To be in this space feels odd; the knowledge that every single person on this planet goes through phases like these time and time again makes me grateful for these fundamentally human experiences, for being in good health (mind and body), capable of handling whatever it is life throws at me. I’m looking forward to seeing what life holds for me, for my peers, for the world as we shape and reshape it, generation after generation.
Where will I travel? What will I learn? Will I have a family of my own one day? What good are plans when everything remains so uncertain? Certainty is never guaranteed, something I’m learning to embrace – how can one ever be bored when everything is shifting and moving (possibly the only consistent aspect of this life)? At the same time, I’m coming to the realization that boredom isn’t inherently a bad thing – rather, it provides us with a lens through which to learn to appreciate stillness. A mindful existence. Acknowledgment of that which comes and stays; acceptance of that which leaves.
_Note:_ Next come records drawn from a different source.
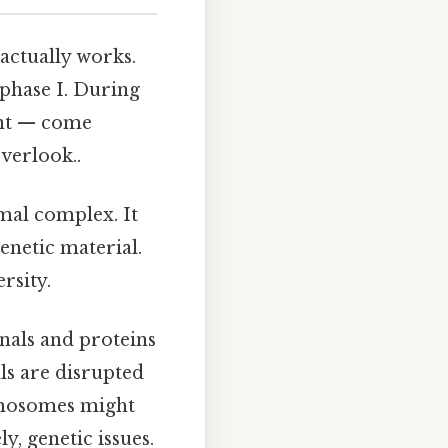
 actually works.
ophase I. During
ent — come
verlook..
emal complex. It
enetic material.
rsity.
ignals and proteins
ls are disrupted
omosomes might
y, genetic issues.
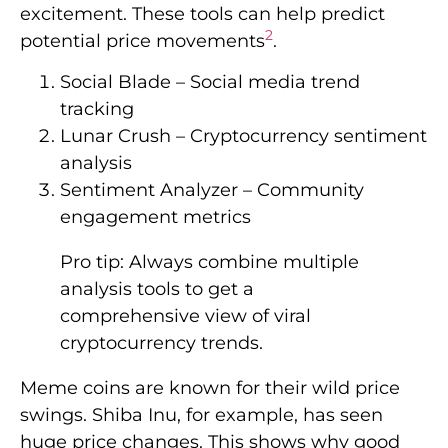
excitement. These tools can help predict
2
potential price movements
.
Social Blade – Social media trend
tracking
Lunar Crush – Cryptocurrency sentiment
analysis
Sentiment Analyzer – Community
engagement metrics
Pro tip: Always combine multiple
analysis tools to get a
comprehensive view of viral
cryptocurrency trends.
Meme coins are known for their wild price
swings. Shiba Inu, for example, has seen
huge price changes. This shows why good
I am a planner by nature. I like to have direction; some idea of where I’m headed. In August I will be moving to a new city; in September, beginning an exciting new course of study. There are people to meet and places to explore and new ways of finding myself. I’m trying not to think too much about where I’ll go from here; of course, I have some idea, but I truly want to appreciate the journey for the time being. There will be lots of time for excitement. For now, I need a time of peace, in whatever that entails.